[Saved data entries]

■ ■ ■ ■

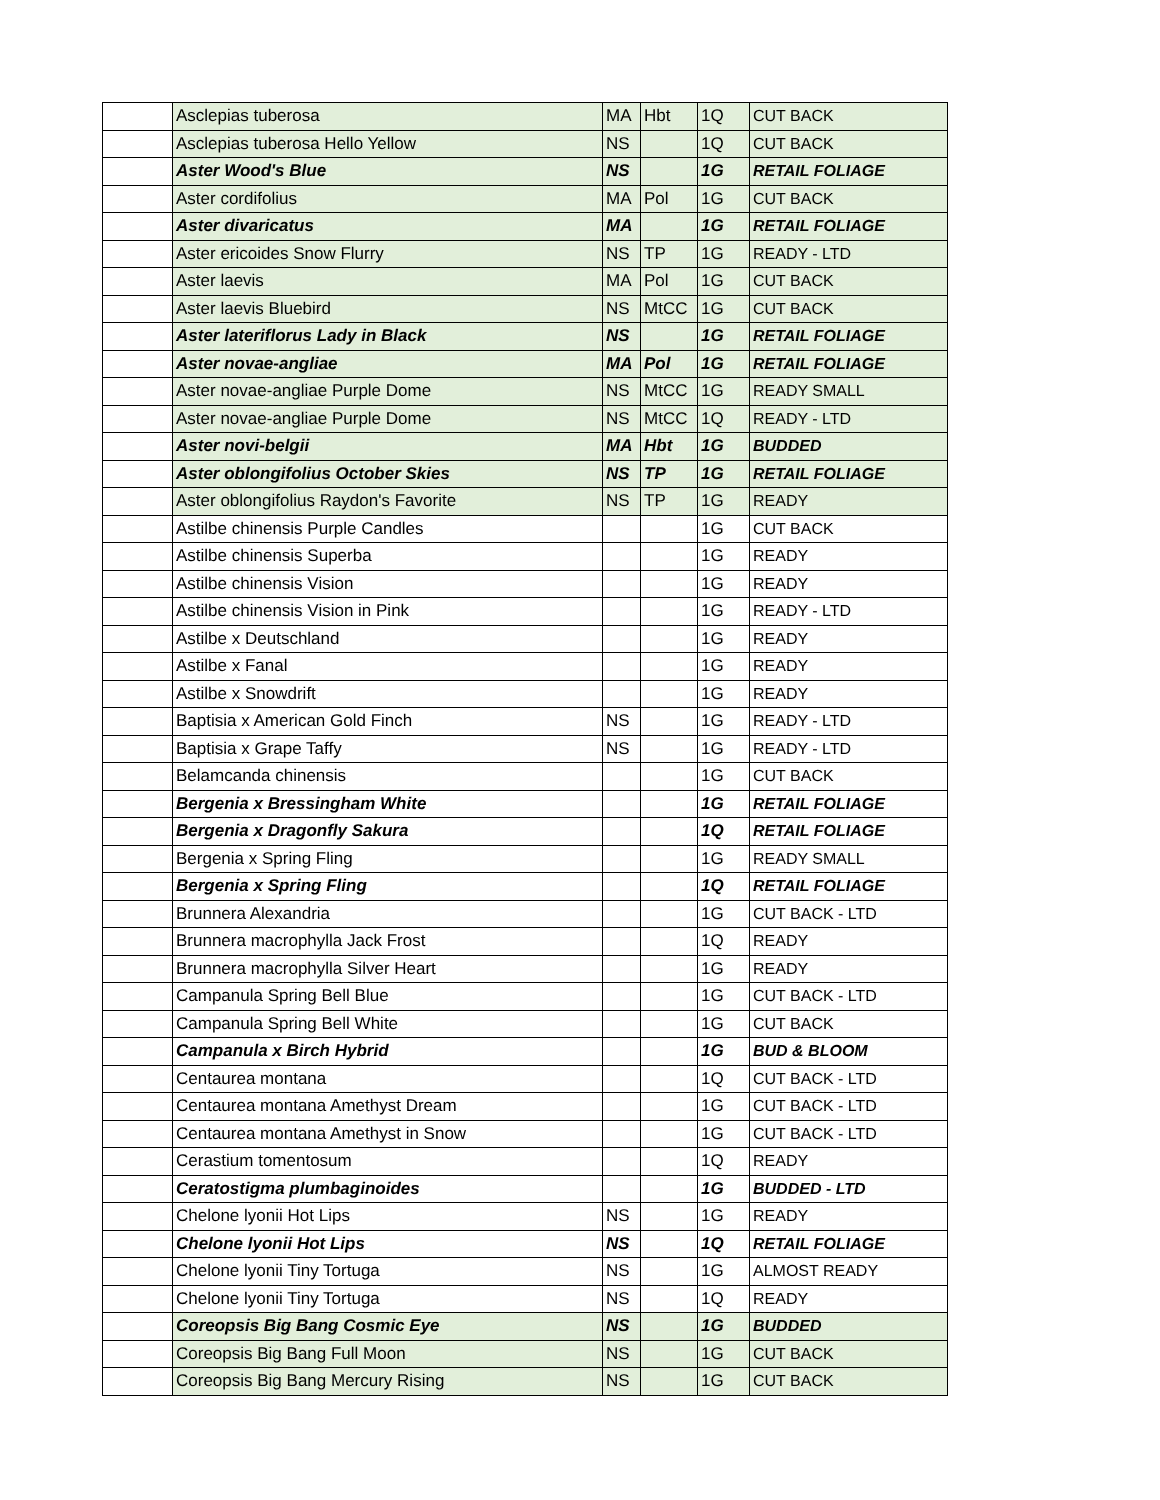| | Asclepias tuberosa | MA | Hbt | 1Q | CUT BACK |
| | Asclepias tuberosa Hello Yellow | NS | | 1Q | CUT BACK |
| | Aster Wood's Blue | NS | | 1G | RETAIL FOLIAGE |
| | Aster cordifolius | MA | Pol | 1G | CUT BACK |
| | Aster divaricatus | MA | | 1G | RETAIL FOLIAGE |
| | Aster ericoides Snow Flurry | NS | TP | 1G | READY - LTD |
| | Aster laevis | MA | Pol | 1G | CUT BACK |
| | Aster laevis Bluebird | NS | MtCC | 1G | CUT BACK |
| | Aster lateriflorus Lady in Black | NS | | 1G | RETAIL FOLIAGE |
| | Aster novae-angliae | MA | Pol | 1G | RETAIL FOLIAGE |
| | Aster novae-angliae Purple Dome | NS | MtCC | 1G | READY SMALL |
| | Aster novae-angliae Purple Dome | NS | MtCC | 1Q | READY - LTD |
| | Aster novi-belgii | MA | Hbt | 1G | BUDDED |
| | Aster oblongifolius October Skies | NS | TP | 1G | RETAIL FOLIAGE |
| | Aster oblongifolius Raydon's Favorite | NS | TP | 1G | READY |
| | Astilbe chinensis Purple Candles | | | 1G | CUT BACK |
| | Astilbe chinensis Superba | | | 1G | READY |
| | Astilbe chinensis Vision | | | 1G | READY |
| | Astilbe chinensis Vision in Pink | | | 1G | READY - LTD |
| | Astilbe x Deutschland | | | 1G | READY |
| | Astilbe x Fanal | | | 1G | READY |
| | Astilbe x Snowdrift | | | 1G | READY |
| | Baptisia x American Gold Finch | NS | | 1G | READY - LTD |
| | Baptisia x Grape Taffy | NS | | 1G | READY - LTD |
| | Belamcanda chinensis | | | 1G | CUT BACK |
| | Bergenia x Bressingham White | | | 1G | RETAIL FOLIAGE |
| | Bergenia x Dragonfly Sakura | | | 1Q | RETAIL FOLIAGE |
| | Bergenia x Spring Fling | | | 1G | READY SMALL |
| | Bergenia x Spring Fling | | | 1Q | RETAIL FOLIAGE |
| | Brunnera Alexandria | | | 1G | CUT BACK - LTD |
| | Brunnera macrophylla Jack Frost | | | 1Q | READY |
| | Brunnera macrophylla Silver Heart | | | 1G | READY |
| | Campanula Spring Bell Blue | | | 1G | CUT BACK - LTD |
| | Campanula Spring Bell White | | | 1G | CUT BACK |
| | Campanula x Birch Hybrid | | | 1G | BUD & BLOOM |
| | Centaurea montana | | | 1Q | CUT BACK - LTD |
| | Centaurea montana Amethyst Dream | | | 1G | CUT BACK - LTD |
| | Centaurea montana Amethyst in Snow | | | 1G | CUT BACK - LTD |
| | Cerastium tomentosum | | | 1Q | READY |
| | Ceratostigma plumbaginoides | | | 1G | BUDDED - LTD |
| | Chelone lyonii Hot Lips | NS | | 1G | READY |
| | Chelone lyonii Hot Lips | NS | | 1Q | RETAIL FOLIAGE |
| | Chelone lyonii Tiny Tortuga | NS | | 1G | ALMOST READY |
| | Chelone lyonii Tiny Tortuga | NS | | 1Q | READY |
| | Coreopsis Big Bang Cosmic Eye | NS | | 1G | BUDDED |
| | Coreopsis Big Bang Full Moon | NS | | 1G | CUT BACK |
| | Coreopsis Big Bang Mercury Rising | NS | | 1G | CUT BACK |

■ ■ ■ ■

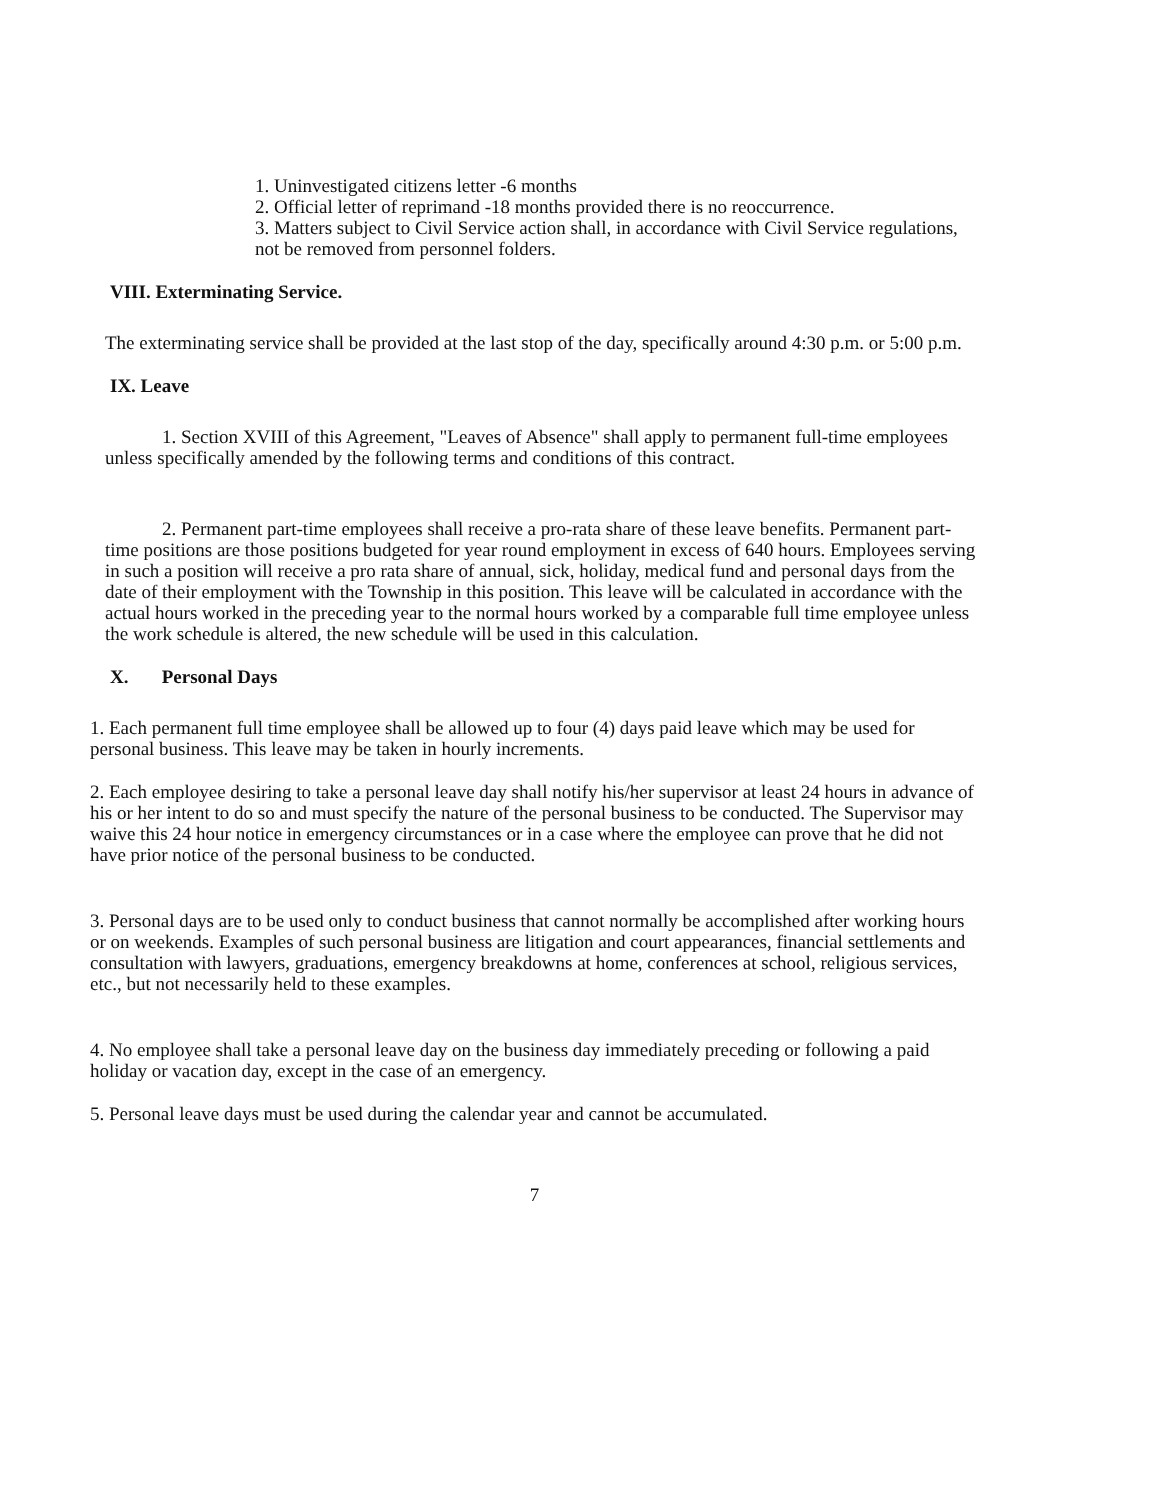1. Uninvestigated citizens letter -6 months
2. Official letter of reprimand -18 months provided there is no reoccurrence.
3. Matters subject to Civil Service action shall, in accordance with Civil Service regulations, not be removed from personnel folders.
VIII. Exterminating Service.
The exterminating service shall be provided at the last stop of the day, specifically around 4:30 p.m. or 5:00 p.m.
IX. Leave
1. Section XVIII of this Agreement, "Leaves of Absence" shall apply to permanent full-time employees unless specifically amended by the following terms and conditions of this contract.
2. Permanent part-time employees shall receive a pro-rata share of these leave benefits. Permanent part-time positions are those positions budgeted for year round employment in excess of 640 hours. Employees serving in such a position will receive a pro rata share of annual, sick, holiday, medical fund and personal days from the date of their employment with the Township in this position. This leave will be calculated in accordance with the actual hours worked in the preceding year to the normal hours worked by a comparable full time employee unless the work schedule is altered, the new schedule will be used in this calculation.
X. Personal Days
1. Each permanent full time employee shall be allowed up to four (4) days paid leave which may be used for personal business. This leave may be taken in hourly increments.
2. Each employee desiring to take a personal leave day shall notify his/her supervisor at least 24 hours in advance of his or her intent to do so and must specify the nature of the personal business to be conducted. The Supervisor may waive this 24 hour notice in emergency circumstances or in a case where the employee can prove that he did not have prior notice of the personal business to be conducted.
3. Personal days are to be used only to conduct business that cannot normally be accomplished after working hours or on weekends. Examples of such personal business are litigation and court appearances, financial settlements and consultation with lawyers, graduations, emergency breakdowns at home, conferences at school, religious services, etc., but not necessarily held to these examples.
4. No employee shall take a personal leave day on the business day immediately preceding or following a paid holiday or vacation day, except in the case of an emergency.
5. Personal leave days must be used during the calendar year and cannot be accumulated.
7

■ ■ ■ ■

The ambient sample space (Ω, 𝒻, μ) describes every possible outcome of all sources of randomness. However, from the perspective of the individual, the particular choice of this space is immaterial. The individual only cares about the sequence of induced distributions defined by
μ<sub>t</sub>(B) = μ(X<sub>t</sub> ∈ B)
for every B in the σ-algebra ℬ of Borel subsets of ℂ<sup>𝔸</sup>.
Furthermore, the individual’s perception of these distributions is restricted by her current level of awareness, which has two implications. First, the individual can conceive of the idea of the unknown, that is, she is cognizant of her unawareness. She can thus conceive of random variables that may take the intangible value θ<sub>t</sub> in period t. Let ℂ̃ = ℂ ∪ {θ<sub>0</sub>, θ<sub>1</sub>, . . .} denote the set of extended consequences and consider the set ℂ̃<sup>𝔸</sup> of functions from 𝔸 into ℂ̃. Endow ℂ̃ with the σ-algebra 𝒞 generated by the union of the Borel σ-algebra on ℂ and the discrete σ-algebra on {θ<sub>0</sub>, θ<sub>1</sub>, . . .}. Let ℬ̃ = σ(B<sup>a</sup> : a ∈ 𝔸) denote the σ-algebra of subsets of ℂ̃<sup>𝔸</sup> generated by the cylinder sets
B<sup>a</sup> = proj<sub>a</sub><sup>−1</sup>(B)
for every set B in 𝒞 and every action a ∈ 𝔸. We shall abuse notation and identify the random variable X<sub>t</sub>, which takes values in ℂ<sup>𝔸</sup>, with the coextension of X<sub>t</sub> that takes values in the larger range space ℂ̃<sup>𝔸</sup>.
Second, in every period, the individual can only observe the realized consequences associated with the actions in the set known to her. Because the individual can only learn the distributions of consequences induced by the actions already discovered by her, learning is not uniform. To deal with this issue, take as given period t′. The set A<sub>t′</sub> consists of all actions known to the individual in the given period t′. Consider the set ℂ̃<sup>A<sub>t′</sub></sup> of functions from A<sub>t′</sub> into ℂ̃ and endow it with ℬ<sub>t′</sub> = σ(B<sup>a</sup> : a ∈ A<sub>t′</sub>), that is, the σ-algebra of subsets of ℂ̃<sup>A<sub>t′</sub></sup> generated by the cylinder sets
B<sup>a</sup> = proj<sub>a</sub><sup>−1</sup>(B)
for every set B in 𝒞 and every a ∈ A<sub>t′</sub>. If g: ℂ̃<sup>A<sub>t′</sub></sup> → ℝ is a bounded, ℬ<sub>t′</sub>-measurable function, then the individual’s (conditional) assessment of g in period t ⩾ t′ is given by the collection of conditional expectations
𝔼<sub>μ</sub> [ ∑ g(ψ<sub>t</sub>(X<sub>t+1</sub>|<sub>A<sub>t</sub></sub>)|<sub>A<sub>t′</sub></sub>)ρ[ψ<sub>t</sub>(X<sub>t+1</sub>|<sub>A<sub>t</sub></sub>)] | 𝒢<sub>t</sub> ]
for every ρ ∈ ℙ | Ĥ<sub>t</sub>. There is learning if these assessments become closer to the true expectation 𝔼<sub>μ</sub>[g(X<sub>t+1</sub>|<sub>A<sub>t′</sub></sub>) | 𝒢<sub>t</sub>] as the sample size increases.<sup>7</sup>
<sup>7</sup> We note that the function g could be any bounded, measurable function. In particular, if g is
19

■ ■ ■ ■

_Exercise prompt:_
Write out exactly the lines above between the line with "NS | | 1Q | RETAIL FOLIAGE |" and the line with "Big Bang Mercury", inclusive, and nothing beyond them.

_Your response:_
| | Chelone lyonii Hot Lips | NS | | 1Q | RETAIL FOLIAGE |
| | Chelone lyonii Tiny Tortuga | NS | | 1G | ALMOST READY |
| | Chelone lyonii Tiny Tortuga | NS | | 1Q | READY |
| | Coreopsis Big Bang Cosmic Eye | NS | | 1G | BUDDED |
| | Coreopsis Big Bang Full Moon | NS | | 1G | CUT BACK |
| | Coreopsis Big Bang Mercury Rising | NS | | 1G | CUT BACK |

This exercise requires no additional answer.